Job loss findings have been supported by the most recent major study of the federal minimum wage, issued by the non-partisan Congressional Budget Office, which was validated by the chair of the Federal Reserve in testimony before Congress.
Commerce Lexington Inc. has a longstanding position of opposing local wage mandates that exceed state or federal guidelines because of the competitive disadvantage it would place on Lexington's economy and ability to create jobs. With relatively little existing research on local minimum wages, even some poverty experts are wary of this approach.

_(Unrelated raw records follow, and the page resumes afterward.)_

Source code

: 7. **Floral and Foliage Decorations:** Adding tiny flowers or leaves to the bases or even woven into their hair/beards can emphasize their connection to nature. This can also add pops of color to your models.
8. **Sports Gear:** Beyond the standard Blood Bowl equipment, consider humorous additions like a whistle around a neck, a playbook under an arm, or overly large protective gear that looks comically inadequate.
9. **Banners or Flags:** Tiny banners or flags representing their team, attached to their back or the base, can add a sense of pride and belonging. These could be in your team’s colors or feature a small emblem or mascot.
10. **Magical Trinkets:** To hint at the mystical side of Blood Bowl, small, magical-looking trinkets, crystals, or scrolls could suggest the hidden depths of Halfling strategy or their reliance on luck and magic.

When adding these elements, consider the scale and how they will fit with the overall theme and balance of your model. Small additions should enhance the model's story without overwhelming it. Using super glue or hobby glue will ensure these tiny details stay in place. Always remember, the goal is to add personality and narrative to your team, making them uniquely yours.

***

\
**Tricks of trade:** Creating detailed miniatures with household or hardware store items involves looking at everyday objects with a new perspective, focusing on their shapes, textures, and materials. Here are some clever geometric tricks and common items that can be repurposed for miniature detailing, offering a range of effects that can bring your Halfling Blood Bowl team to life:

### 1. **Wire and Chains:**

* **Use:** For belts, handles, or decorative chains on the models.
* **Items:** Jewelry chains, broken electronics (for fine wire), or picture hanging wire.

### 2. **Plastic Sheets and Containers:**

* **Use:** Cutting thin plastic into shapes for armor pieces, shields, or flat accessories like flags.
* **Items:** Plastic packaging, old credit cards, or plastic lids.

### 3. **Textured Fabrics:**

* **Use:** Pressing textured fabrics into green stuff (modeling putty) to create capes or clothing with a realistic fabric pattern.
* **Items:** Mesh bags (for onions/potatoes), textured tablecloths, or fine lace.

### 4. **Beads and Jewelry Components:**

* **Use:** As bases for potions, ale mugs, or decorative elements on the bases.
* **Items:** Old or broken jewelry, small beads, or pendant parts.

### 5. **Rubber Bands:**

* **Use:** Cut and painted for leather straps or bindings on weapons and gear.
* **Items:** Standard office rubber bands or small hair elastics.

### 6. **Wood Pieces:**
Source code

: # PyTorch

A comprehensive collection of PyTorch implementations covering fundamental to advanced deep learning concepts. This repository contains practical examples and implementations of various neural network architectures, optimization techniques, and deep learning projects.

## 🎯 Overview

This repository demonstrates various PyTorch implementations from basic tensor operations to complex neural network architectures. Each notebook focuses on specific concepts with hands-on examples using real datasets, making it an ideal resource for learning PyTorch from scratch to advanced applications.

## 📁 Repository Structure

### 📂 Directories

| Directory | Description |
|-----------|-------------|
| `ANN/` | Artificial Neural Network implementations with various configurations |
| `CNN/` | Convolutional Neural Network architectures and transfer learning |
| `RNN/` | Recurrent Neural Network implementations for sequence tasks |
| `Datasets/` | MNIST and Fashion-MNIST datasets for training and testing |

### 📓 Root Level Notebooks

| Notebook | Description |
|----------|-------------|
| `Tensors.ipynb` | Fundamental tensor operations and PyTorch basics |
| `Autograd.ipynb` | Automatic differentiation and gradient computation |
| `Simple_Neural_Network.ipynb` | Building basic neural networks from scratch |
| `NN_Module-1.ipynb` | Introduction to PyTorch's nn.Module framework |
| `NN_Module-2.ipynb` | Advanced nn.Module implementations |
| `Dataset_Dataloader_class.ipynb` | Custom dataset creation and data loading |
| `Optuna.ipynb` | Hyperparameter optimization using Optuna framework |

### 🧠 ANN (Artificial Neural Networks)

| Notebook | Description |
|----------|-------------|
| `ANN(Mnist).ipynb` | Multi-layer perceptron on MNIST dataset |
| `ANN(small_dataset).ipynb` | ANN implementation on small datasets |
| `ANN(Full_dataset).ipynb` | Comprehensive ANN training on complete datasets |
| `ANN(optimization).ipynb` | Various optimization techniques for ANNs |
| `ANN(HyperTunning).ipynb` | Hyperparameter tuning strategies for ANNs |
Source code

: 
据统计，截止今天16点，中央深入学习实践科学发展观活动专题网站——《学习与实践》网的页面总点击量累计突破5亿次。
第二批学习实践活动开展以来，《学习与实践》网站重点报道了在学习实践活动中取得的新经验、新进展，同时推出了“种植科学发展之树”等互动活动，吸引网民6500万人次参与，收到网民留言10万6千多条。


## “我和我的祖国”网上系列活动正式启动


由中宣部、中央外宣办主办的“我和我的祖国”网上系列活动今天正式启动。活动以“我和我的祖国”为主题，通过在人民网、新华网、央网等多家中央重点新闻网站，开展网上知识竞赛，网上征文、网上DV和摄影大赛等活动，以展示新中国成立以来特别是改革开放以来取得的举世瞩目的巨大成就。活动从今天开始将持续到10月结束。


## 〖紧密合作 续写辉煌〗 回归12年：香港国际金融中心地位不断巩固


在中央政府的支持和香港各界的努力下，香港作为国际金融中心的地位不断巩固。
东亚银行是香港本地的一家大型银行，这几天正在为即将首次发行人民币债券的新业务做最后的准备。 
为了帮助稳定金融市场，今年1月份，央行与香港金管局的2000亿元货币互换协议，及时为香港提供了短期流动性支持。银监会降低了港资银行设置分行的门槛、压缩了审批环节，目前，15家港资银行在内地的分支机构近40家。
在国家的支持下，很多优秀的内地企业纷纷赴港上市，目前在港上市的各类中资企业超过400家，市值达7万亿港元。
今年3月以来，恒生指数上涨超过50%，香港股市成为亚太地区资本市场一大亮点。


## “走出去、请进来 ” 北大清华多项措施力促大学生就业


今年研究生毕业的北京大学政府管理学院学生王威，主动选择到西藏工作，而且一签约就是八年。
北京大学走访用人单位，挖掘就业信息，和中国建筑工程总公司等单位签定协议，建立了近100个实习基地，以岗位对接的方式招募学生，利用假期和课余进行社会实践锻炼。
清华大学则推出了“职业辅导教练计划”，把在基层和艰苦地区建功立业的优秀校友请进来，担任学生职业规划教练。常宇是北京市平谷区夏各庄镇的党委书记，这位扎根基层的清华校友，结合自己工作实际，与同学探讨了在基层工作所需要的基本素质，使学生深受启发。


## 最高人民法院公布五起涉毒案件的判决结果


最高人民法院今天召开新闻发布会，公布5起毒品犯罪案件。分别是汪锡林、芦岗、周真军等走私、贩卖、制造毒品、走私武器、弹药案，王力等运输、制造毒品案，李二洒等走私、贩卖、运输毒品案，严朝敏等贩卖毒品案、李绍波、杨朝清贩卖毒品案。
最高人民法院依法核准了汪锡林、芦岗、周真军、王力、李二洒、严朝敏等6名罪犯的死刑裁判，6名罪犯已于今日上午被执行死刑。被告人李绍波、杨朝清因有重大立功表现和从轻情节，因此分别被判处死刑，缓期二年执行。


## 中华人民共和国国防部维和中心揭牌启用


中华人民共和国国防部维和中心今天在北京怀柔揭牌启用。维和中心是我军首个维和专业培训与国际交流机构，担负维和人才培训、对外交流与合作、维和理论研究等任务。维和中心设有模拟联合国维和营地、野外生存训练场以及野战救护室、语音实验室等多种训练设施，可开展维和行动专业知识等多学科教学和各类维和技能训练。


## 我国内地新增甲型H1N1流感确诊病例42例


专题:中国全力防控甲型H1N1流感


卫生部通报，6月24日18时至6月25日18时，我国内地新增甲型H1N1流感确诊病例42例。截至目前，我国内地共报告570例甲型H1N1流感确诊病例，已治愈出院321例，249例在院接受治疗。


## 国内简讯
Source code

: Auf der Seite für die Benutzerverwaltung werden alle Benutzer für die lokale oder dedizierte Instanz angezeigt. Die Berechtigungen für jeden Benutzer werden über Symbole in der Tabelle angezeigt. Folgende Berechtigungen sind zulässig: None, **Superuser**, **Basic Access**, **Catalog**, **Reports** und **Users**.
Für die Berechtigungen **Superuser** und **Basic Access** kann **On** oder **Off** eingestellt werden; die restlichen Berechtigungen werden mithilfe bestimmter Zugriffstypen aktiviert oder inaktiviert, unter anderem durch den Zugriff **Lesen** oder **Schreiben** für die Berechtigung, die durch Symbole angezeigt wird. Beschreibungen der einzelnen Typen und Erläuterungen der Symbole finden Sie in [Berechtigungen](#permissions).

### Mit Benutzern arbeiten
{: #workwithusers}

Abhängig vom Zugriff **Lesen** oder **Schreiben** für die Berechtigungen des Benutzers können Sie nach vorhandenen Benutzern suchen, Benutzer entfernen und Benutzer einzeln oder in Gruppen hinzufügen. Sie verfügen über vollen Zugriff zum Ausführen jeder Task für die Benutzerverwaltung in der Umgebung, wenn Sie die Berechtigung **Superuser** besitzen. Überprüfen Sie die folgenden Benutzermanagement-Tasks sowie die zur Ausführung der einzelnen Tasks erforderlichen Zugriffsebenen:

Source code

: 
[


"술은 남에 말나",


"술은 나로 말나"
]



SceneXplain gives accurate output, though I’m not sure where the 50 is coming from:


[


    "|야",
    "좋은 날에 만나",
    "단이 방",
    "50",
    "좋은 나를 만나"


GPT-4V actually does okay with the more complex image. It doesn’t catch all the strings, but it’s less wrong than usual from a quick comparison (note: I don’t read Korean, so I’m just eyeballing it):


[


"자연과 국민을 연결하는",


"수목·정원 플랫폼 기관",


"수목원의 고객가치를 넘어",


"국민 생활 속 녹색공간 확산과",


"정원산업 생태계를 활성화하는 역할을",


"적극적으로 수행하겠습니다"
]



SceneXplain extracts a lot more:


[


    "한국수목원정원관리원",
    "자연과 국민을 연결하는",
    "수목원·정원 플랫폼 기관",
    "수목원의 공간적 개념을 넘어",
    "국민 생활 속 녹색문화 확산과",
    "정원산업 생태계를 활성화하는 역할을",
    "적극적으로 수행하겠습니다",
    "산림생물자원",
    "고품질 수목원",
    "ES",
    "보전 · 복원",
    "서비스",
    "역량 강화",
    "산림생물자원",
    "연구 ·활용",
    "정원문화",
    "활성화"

The estimated pricetag of $92 million annually for the $10.10 proposed wage will impact businesses and some workers negatively. And, it isn't Wall Street or rich stockholders who would foot the bill. The majority of companies are small businesses and many of them are locally owned, while others are nonprofits that already operate on shoestring budgets.
Urban County Council members have taken a positive first step by listening to business concerns and removing the particularly troubling provisions to tie future wage increases to the Consumer Price Index, (CPI) because of the lack of wage certainty this creates, especially during recessionary time periods.
However, other questions remain regarding the city's legal authority to enact local wage mandates, enforcement capabilities and application to businesses operating in multiple counties.
The Kentucky Supreme Court is considering the lawsuit filed against the city of Louisville for its ordinance. We urge council members to table a vote on a Lexington ordinance until this case is settled and legal questions are answered.
In the meantime, let's take this opportunity to gather community stakeholders around a complicated issue for more in-depth discussion of all policies to determine the best path forward to advance workers out of poverty.
Every day employers have skilled, high-wage jobs that go unfilled because we don't have the qualified workers. Rather than artificially inflating wages that lead to job loss, let's find ways to lift up low-income workers into careers with wages that will allow them to become homeowners, invest in post-secondary education and save for retirement.
Commerce Lexington recommends a focused study that would better clarify who would be impacted and how, and examining more effective solutions to poverty reduction, such as local payroll-tax abatements for lower-income workers as well as targeted education and training efforts.
Several cities offer training for low-income workers that leads to community college or university credentials for jobs in growing sectors. These efforts align support services to aid with education navigation, housing, child-care, transportation and other barriers to employment to help workers achieve maximum wages.
Commerce Lexington is committed to continuing to work with council members to find alternative policy solutions that will help lift families out of poverty without hurting local job providers and placing Lexington at a competitive disadvantage.